Stalker

STALKER (PG)

D: Andrei Tarkovsky

Goskino / Mosfilm (Aleksandra Demidova)

USSR 1979

161 mins


Science Fiction


W: Arkady Strugastsky & Boris Strugatsky [based on their novel “Piknik no Obochine”]

DP: Alexander Knyazhinsky

Ed: Lyudmila Feiginova

Mus: Eduard Artemyev

PD: Andrei Tarkovsky & Aleksandr Boym


Alexander Kaidanovsky (The Stalker), Anatoly Solonitsyn (The Writer), Mykola Hrynko (The Professor), Alisa Freindlich (The Stalker’s Wife)


A Soviet masterpiece, as learned film students around the world would herald it, but it’s all Russian for me.

Based on the philosophical science fiction novel by Arkady Strugastsky & Boris Strugatsky which translates roughly into English as “roadside picnic”, Andrei Tarkovsky’s arthouse Film takes place in an unspecified year in an unspecified country where a zone exists that subverts the laws of physics and travel to the zone has been prohibited by the government and authorities of the unnamed country.  Nevertheless, guides (named stalkers) frequently lead people to and from the zone, facing prison as punishment for doing so.

One stalker meets two men, one a writer and the other, a physicist, and guides them into the zone, where a mysterious chamber awaits at the centre with the supposed power to grant wishes.

The film is very much about the journey, rather than the destination, raising themes about existentialism, faith and spiritualism, and that’s fine, but the film really didn’t need to be 161 mins, dragged out by lingering, languid shots which are beautifully photographed, but make the film twice as long as it needed to be.

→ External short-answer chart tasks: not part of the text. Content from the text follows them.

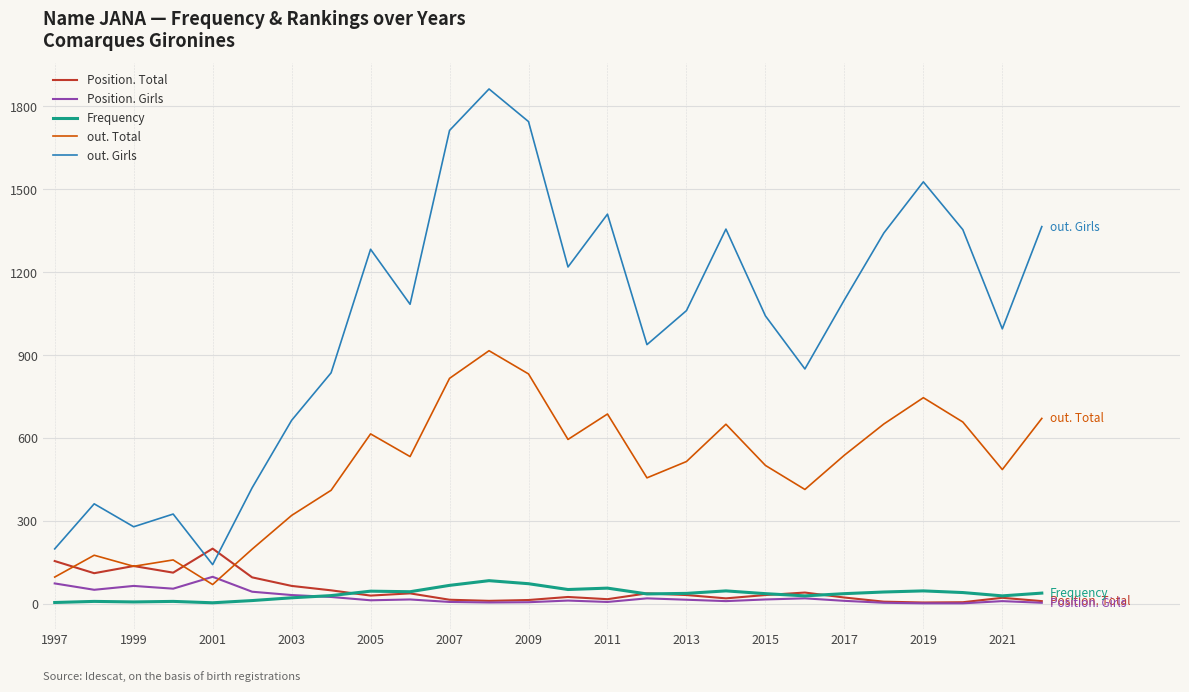

How many lines are shown in the chart?

5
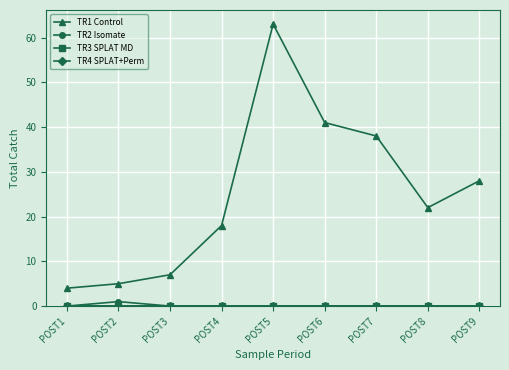

True or false: TR4 SPLAT+Perm and TR2 Isomate intersect in this chart.

False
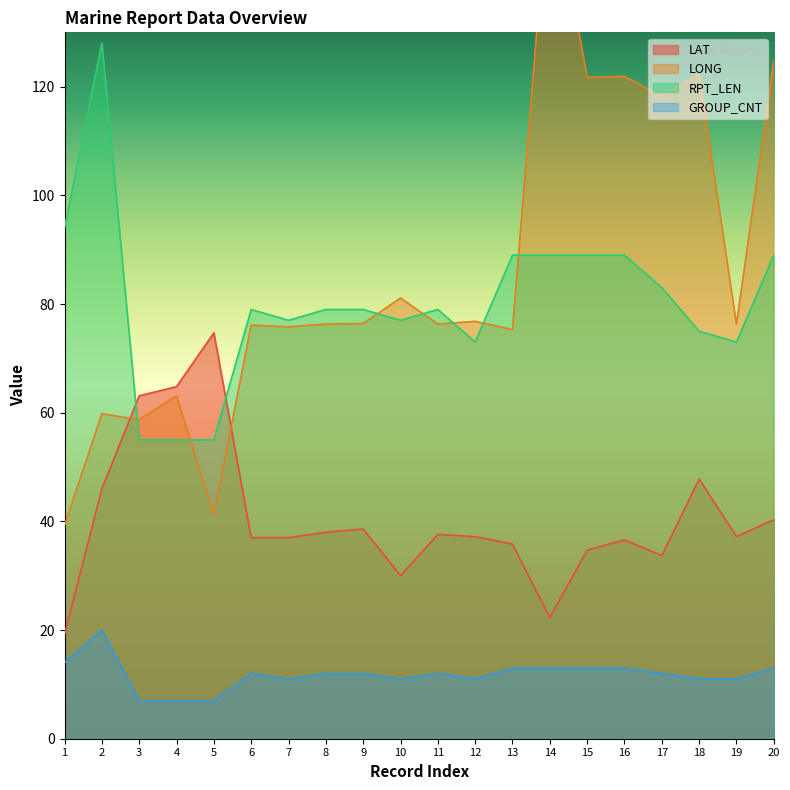

What is the difference between the second highest and second lowest values in the RPT_LEN series?

39.0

I do appreciate the style of Tarkovsky’s vision, especially in the sepia-tinted bookends that present a vibe of German expressionist cinema. The middle act of the film concentrates on the journey through the barren wastelands to the zone, and though it has many captivating visuals, the slow-pace of the film really drags, sometimes to the point of tedium.

I don’t mind a ‘thinking man’s sci-fi’, but I also think there’s a very thin line between arthouse cinema and pretentious drivel.

It is an interesting film, and I’m grateful for having watched it, but I’d never subject myself to its 161 minute runtime again.